• _Task goal_
Check each line of the entries for "Normal" and report the ones that have it.

• _Data for analysis_
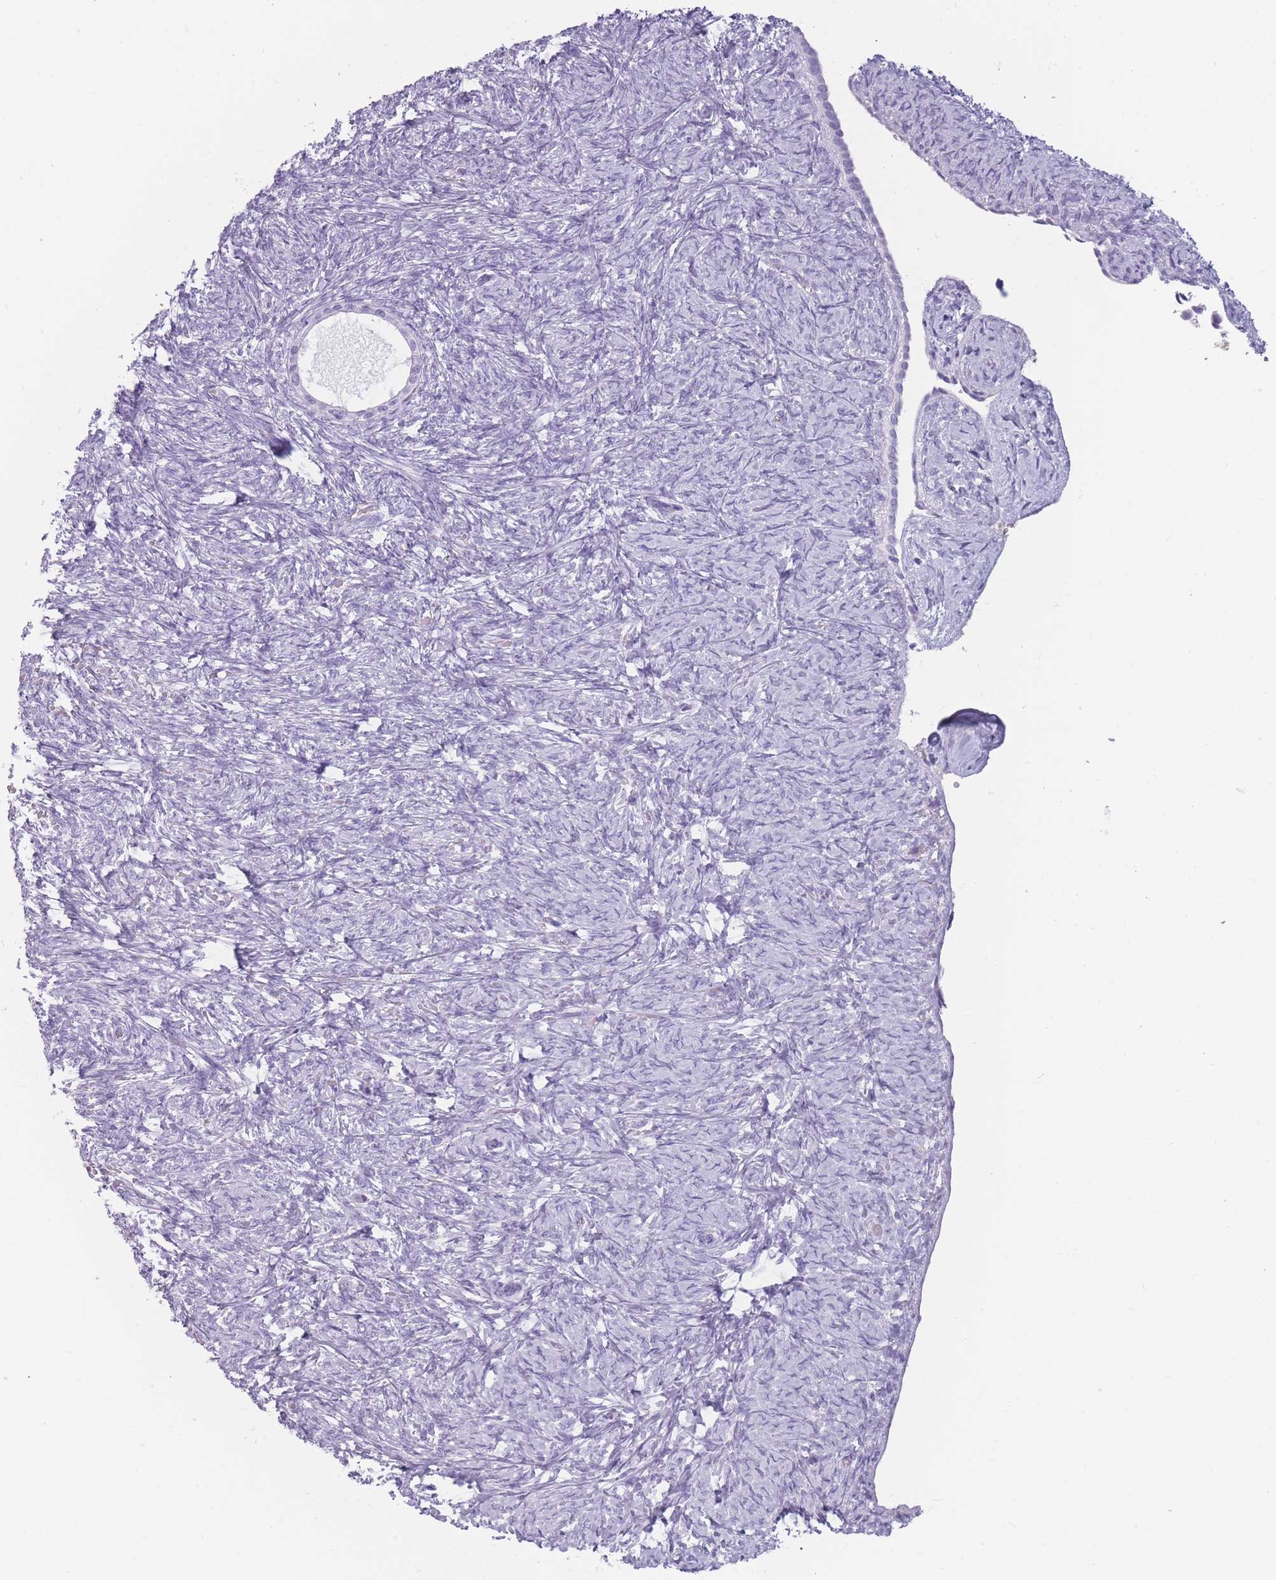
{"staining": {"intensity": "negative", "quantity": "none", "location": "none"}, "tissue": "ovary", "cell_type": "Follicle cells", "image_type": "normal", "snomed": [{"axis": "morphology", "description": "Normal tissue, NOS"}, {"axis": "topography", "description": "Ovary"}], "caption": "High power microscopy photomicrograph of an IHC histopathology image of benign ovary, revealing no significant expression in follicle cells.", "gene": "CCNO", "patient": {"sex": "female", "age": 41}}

...

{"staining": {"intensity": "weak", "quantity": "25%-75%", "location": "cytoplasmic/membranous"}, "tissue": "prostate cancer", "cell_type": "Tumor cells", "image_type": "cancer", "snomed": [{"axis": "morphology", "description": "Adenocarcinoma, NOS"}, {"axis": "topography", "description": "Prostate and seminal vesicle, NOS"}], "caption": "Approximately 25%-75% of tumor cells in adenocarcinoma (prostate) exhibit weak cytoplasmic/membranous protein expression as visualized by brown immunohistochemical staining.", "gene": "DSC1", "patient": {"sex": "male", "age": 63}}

---

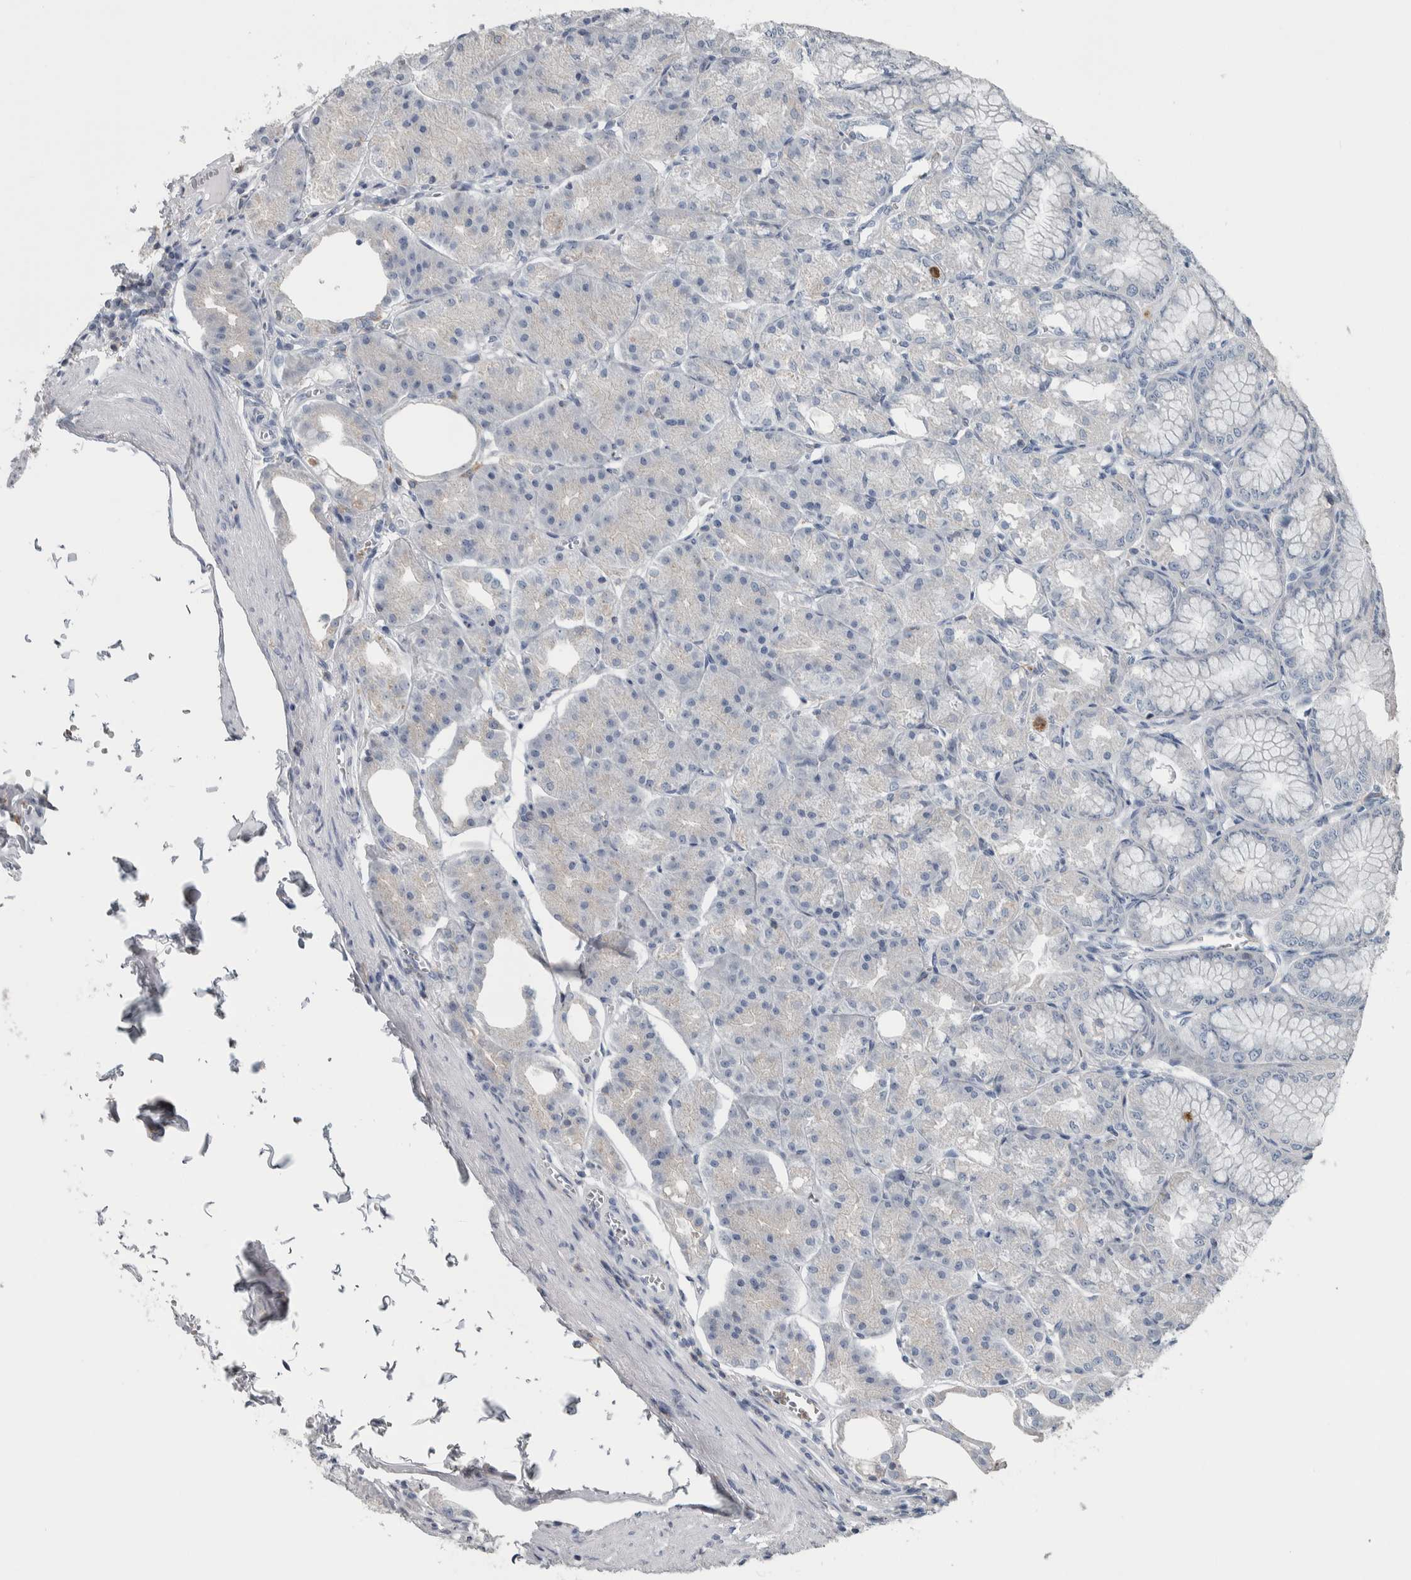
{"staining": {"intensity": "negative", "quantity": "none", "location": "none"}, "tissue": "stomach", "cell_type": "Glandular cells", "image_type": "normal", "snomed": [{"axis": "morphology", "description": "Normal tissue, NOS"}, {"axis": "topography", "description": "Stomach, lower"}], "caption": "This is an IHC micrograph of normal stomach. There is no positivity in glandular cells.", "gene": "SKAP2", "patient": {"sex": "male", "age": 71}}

• _Answer below_
{"staining": {"intensity": "negative", "quantity": "none", "location": "none"}, "tissue": "ovary", "cell_type": "Follicle cells", "image_type": "normal", "snomed": [{"axis": "morphology", "description": "Normal tissue, NOS"}, {"axis": "topography", "description": "Ovary"}], "caption": "High power microscopy photomicrograph of an IHC histopathology image of benign ovary, revealing no significant expression in follicle cells.", "gene": "CCNO", "patient": {"sex": "female", "age": 41}}
{"staining": {"intensity": "negative", "quantity": "none", "location": "none"}, "tissue": "stomach", "cell_type": "Glandular cells", "image_type": "normal", "snomed": [{"axis": "morphology", "description": "Normal tissue, NOS"}, {"axis": "topography", "description": "Stomach, lower"}], "caption": "This is an IHC micrograph of normal stomach. There is no positivity in glandular cells.", "gene": "SKAP2", "patient": {"sex": "male", "age": 71}}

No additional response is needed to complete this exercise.